» **Source data**:
======

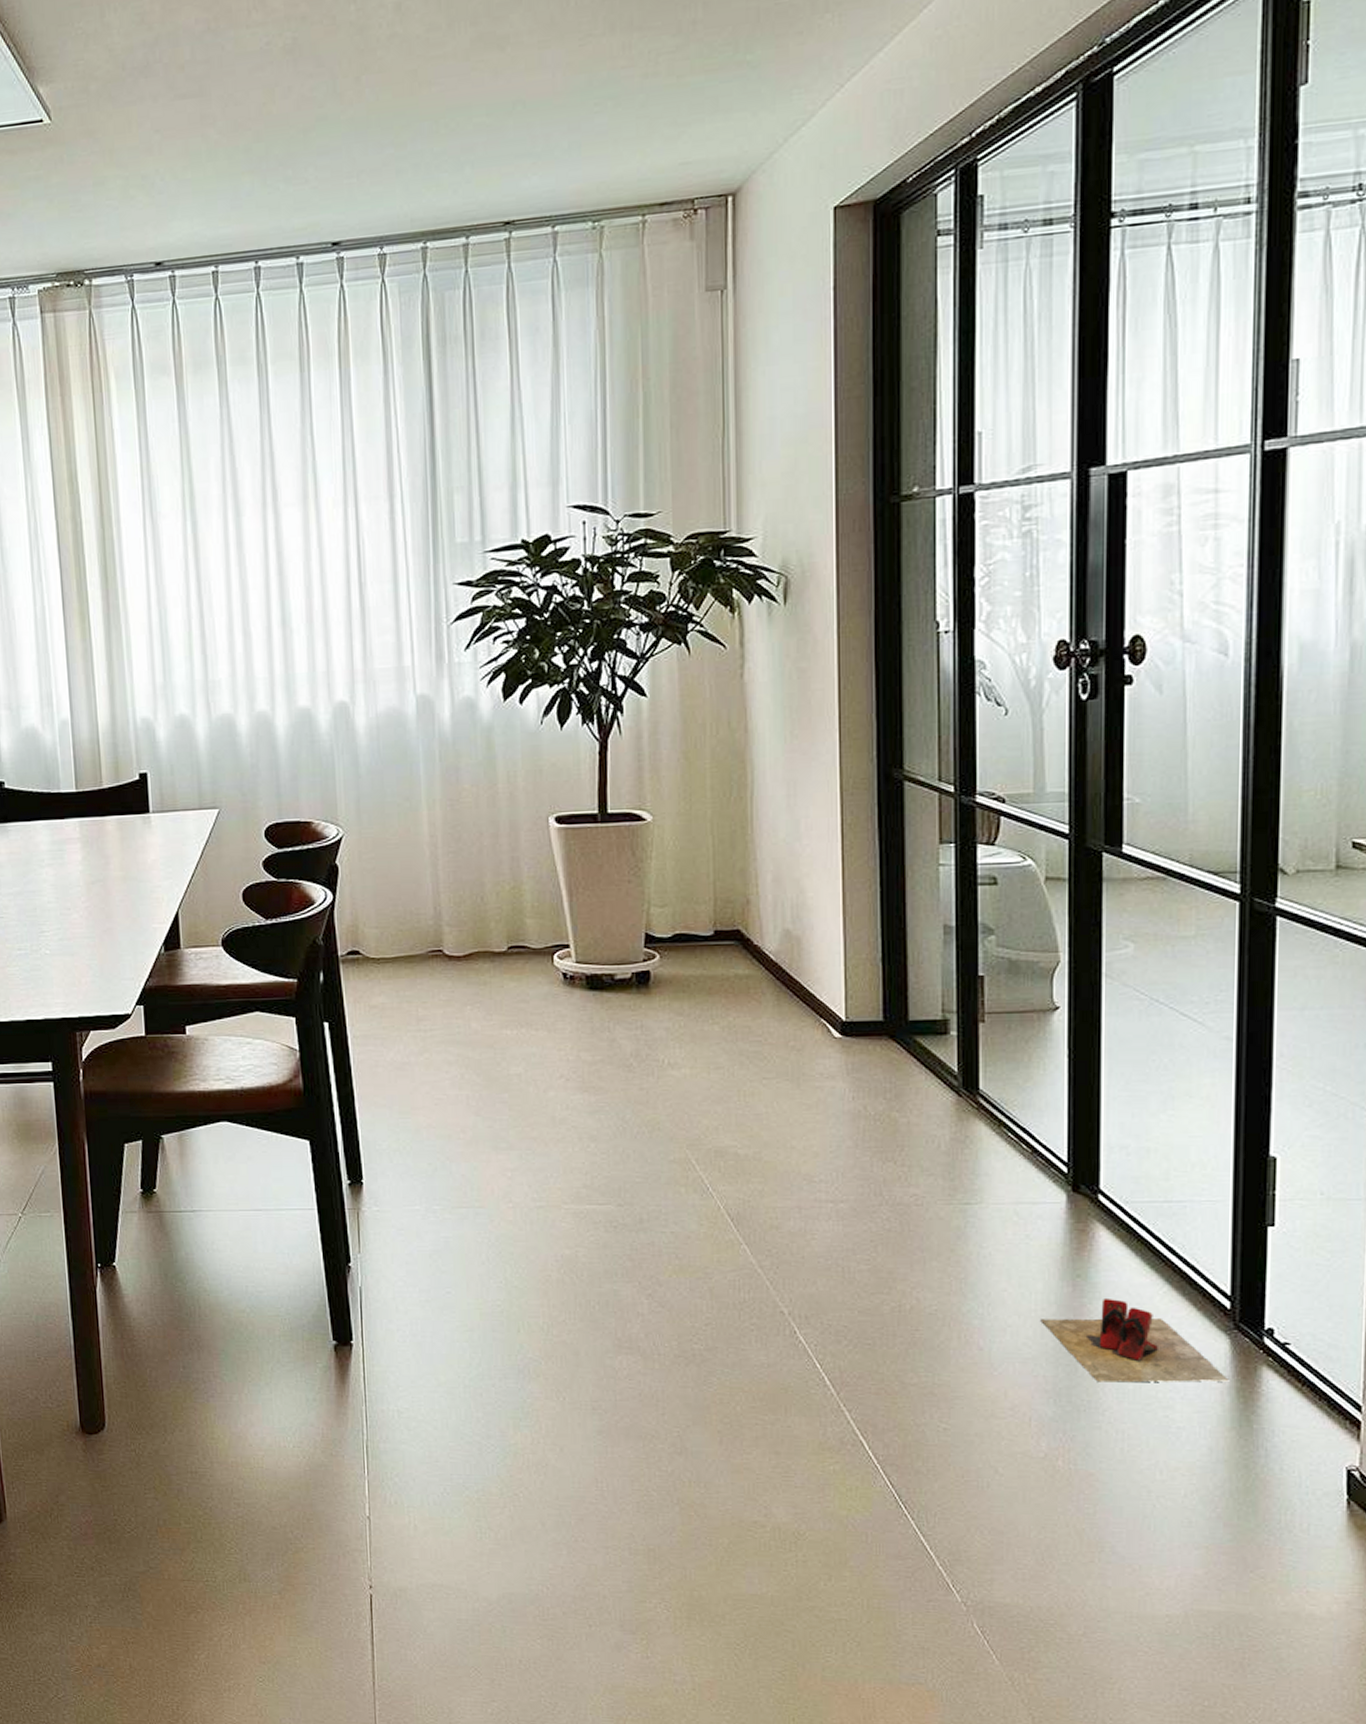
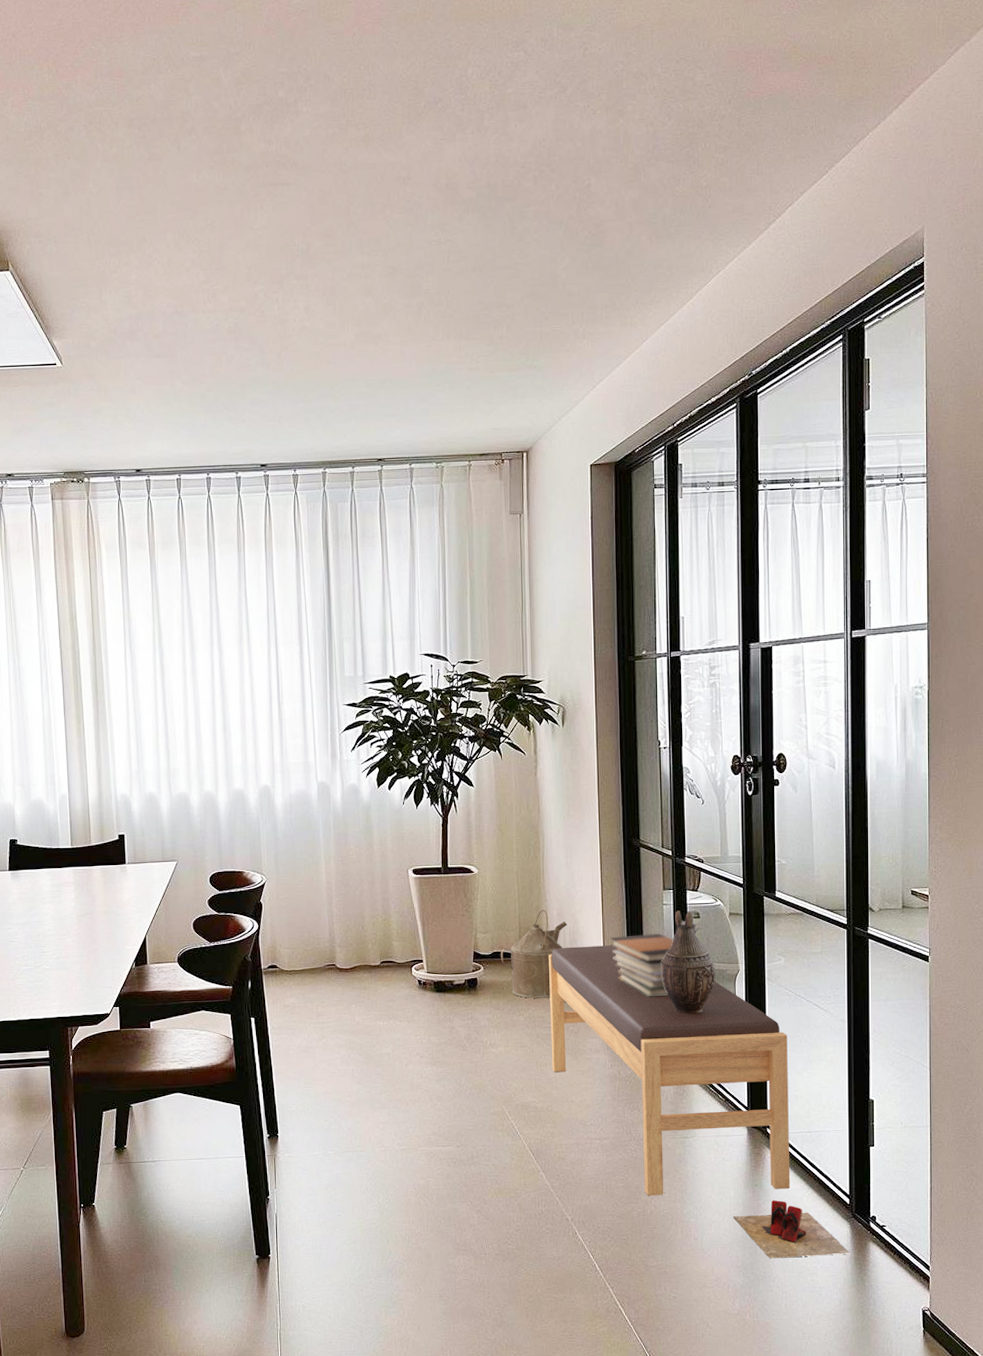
watering can: none [685,872,788,1001] -> present [500,909,567,999]
bench: none [759,924,1136,1285] -> present [549,945,790,1196]
book stack: none [854,907,956,1000] -> present [610,933,674,997]
decorative vase: none [933,874,1020,1025] -> present [661,910,715,1014]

======

Everything from the line with "book stack: none" through the last line of the data above, please return word for word, and no other line.

book stack: none [854,907,956,1000] -> present [610,933,674,997]
decorative vase: none [933,874,1020,1025] -> present [661,910,715,1014]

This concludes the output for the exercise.